Les municipales vues de Marseille

A Marseille, une gauche « Ségoleniste » (1), héritière du système clientéliste de Gaston Deferre, a échoué devant le dinosaure Gaudin (49 élus contre 51 plus 1 FN). La stratégie de Jean-Noël Guerini, président du Conseil général des Bouches-du-Rhône, a consisté à ratisser toute la gauche au 1er tour, en allant chercher les individus et sans proposer un projet politique : alors que Les Verts, le PC et même LO l’avaient rejoint, leurs logos ne figurent nulle part (ni leurs propositions : www.guerini2008.fr).

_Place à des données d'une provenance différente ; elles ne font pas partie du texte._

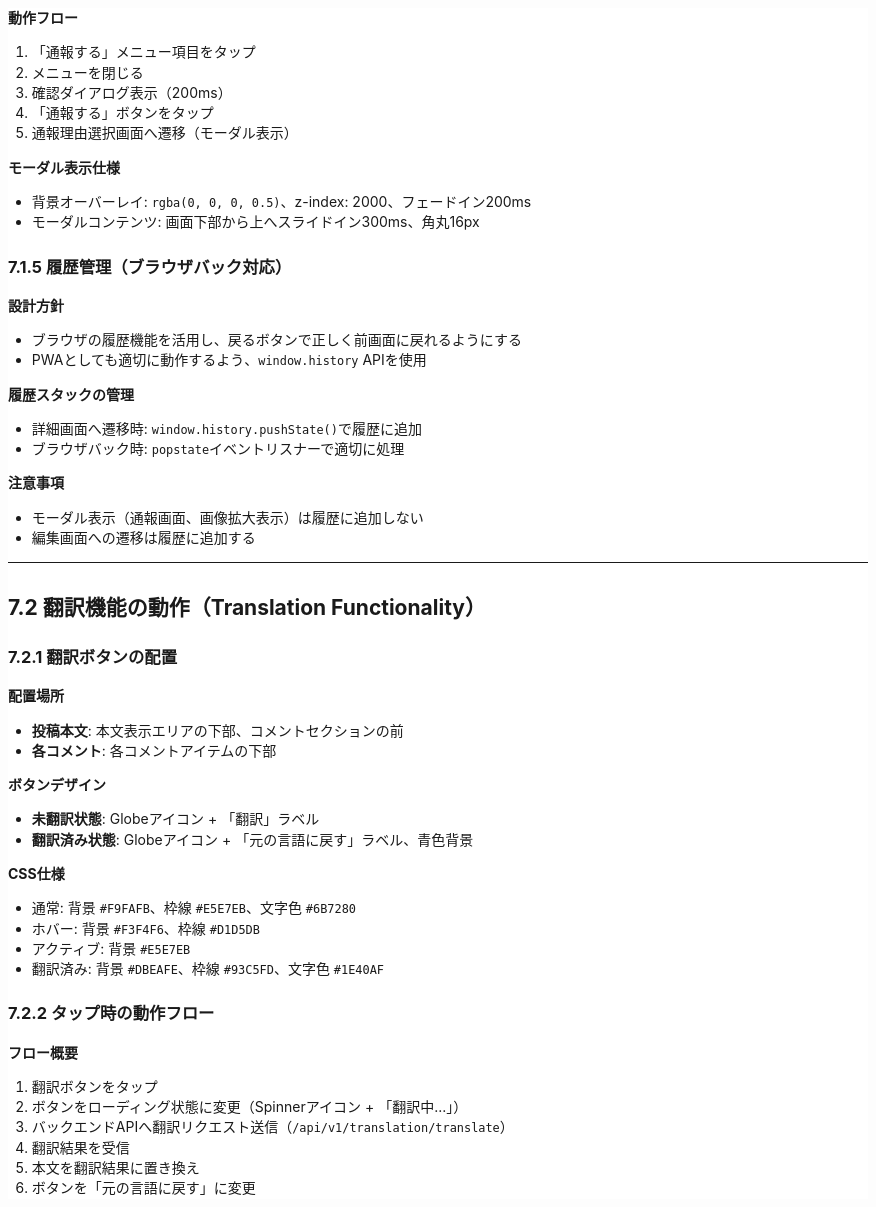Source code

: **動作フロー**
1. 「通報する」メニュー項目をタップ
2. メニューを閉じる
3. 確認ダイアログ表示（200ms）
4. 「通報する」ボタンをタップ
5. 通報理由選択画面へ遷移（モーダル表示）

**モーダル表示仕様**
- 背景オーバーレイ: `rgba(0, 0, 0, 0.5)`、z-index: 2000、フェードイン200ms
- モーダルコンテンツ: 画面下部から上へスライドイン300ms、角丸16px

### 7.1.5 履歴管理（ブラウザバック対応）

**設計方針**
- ブラウザの履歴機能を活用し、戻るボタンで正しく前画面に戻れるようにする
- PWAとしても適切に動作するよう、`window.history` APIを使用

**履歴スタックの管理**
- 詳細画面へ遷移時: `window.history.pushState()`で履歴に追加
- ブラウザバック時: `popstate`イベントリスナーで適切に処理

**注意事項**
- モーダル表示（通報画面、画像拡大表示）は履歴に追加しない
- 編集画面への遷移は履歴に追加する

---

## 7.2 翻訳機能の動作（Translation Functionality）

### 7.2.1 翻訳ボタンの配置

**配置場所**
- **投稿本文**: 本文表示エリアの下部、コメントセクションの前
- **各コメント**: 各コメントアイテムの下部

**ボタンデザイン**
- **未翻訳状態**: Globeアイコン + 「翻訳」ラベル
- **翻訳済み状態**: Globeアイコン + 「元の言語に戻す」ラベル、青色背景

**CSS仕様**
- 通常: 背景 `#F9FAFB`、枠線 `#E5E7EB`、文字色 `#6B7280`
- ホバー: 背景 `#F3F4F6`、枠線 `#D1D5DB`
- アクティブ: 背景 `#E5E7EB`
- 翻訳済み: 背景 `#DBEAFE`、枠線 `#93C5FD`、文字色 `#1E40AF`

### 7.2.2 タップ時の動作フロー

**フロー概要**
1. 翻訳ボタンをタップ
2. ボタンをローディング状態に変更（Spinnerアイコン + 「翻訳中...」）
3. バックエンドAPIへ翻訳リクエスト送信（`/api/v1/translation/translate`）
4. 翻訳結果を受信
5. 本文を翻訳結果に置き換え
6. ボタンを「元の言語に戻す」に変更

A gauche une liste qui mélangeait les militants non-encartés des collectifs anti-libéraux, la LCR, et quelques déçus des autres partis (« Marseille Contre-attaque a gauche », MCAG), fait un peu plus de 5% au 1er tour, comme le Moudem. Aussitôt, les démo-chrétiens (localement majoritairement ex-Verts) annoncent qu’ils se vendront au plus offrant, et c’est à la gauche. Par contre, aucune proposition n’a été faite à la liste MCAG, qui n’a aucun élu.

Le résultat est qu’au second tour l’électorat du Moudem s’est partagé également entre la gauche et la droite et qu’une partie de l’électorat de MCAG n’a pas voté, entraînant la défaite socialiste.

On peut tirer deux leçons de cette séquence :
- l’alliance au centre ne paye pas.
- le PS n’est plus prêt à laisser des postes aux gauches différentes.

La deuxième est à méditer. Le mouvement entamé lors des régionales de 2004 (où le PS a refusé de fusionner avec Les Verts en Champagne-Ardennes et Midi-Pyrennées) s’est amplifié : à Toulouse, Grenoble, Montpellier, Marseille... (Paris étant un contre exemple) le PS a estimé qu’il ne pouvait pas payer le prix politique du ralliement de sa gauche indocile, et a donc décider de faire payer les dissidents, même au prix de la défaite.

Cela peut signifier qu’il y a un espace politique pour la constitution d’alliances à gauche du PS, y compris avec la LCR dont les voix semblent maintenant s’aditionner, mais qu’elles seront en affrontement total avec les socialistes. La fin du « désistement républicain » ?

Simon Imbert-Vier

Note
1. Patrick Menucci, tête de liste PS dans le 1er secteur, est son ancien directeur de campagne. Jean-Noël Guerini fait partie de ses soutiens.